Dabo Swinney took a swing at the expansion proposal for the College Football Playoff when speaking with reporters on Tuesday afternoon. However, he’s already come to terms with the fact that he won’t be able to change the trajectory of the sport.
“My opinion doesn’t mean anything,” Swinney said on Thursday. “That train has left the station. The playoff expansion is inevitable.”
Although he might not be a fan of the proposed expansion, Swinney has put some time and thought into a few changes that he would make to college football. He shared them with ESPN’s David Hale.
Swinney head coach first proposed to shorten the regular season by one game, an idea that has gained some traction in recent years as the College Football Playoff continues to lean toward expansion. However, the Clemson head coach doesn’t want to nix the game entirely. He suggested replacing the normal regular season game with a matchup against an FCS opponent in the spring.
Swinney’s second idea would try to tackle two major areas at once. He proposed that college football should try to save bowl games by having them offer name, image and likeness compensation to players. In doing so, athletes would be more willing to participate in the postseason events, even though they wouldn’t be able to compete in the playoff.
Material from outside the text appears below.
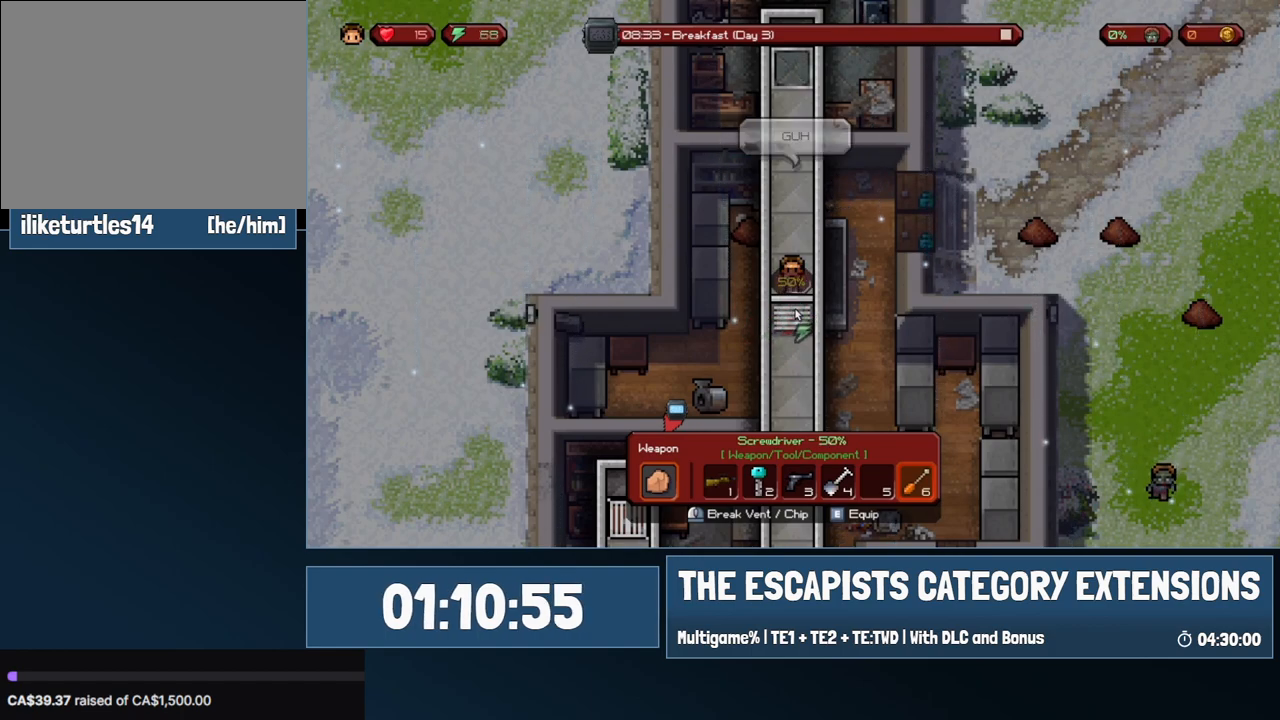
{"keys": [], "mouse": [], "events": [[33, "mouse_left", "down"], [133, "mouse_left", "up"], [283, "mouse_left", "down"], [417, "mouse_left", "up"]]}
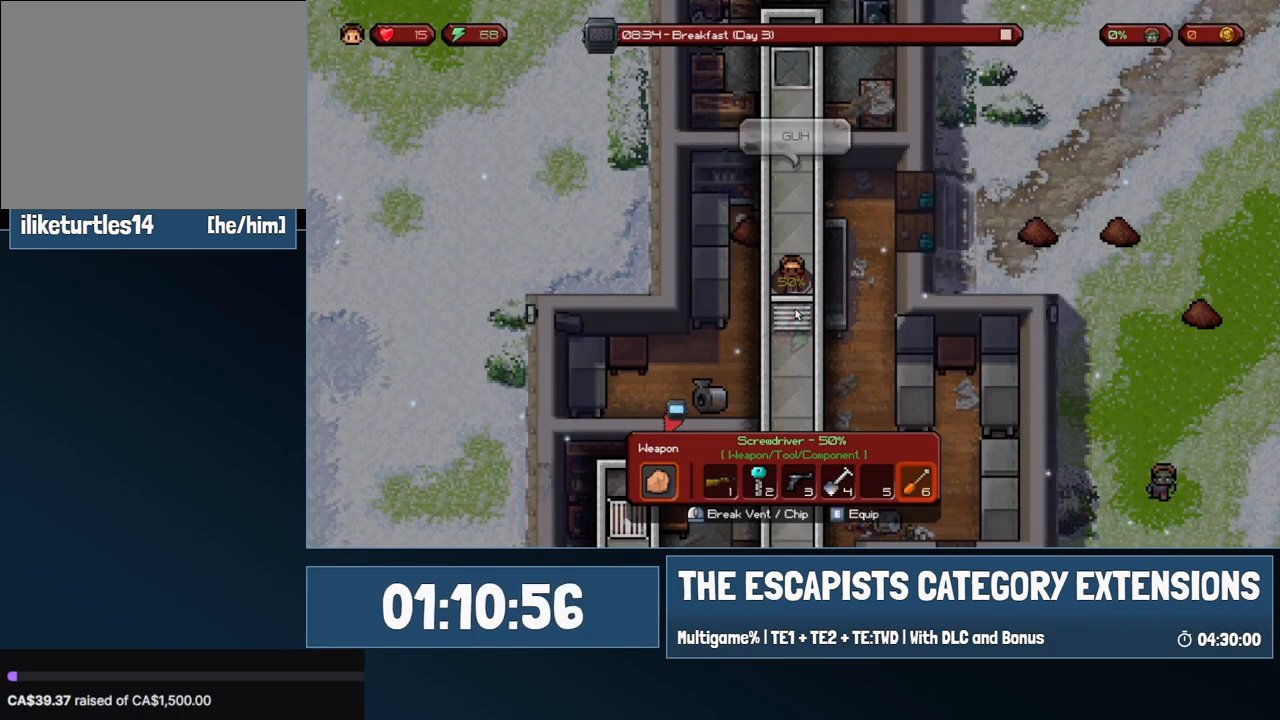
{"keys": [], "mouse": ["left"], "events": [[50, "mouse_left", "down"], [150, "mouse_left", "up"], [283, "mouse_left", "down"], [383, "mouse_left", "up"], [483, "mouse_left", "down"]]}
Talked to Dabo earlier and two things he suggested to allay his expansion concerns:
– cut a regular season game and play FCS spring game
– save the bowls by having them provide NiL compensation to players. For ex: Give every player 10K and they’ll wear bowl sponsored apparel.
— 💫🅰️♈️🆔 (@ADavidHaleJoint) July 22, 2021
Earlier this week, the Clemson head coach claimed that his team and staff was firmly against the expanded playoff. He worried that a 12-team format would make the season less and important and questioned where the sport was headed.
“Our team isn’t for it. They don’t want to play more games. And to be honest with you, I don’t think there’s 12 teams good enough,” Swinney said, via 247Sports’ Anna Hickey. “The more you expand it, the less important the season becomes and the more you become the NFL. I think the bigger question is where is college football going from a structural standpoint.”
Swinney has never been afraid to speak out against the way that college football is headed and his latest suggestions are just another example of that. Although he might not get these ideas heard, he’ll surely come up with others down the line.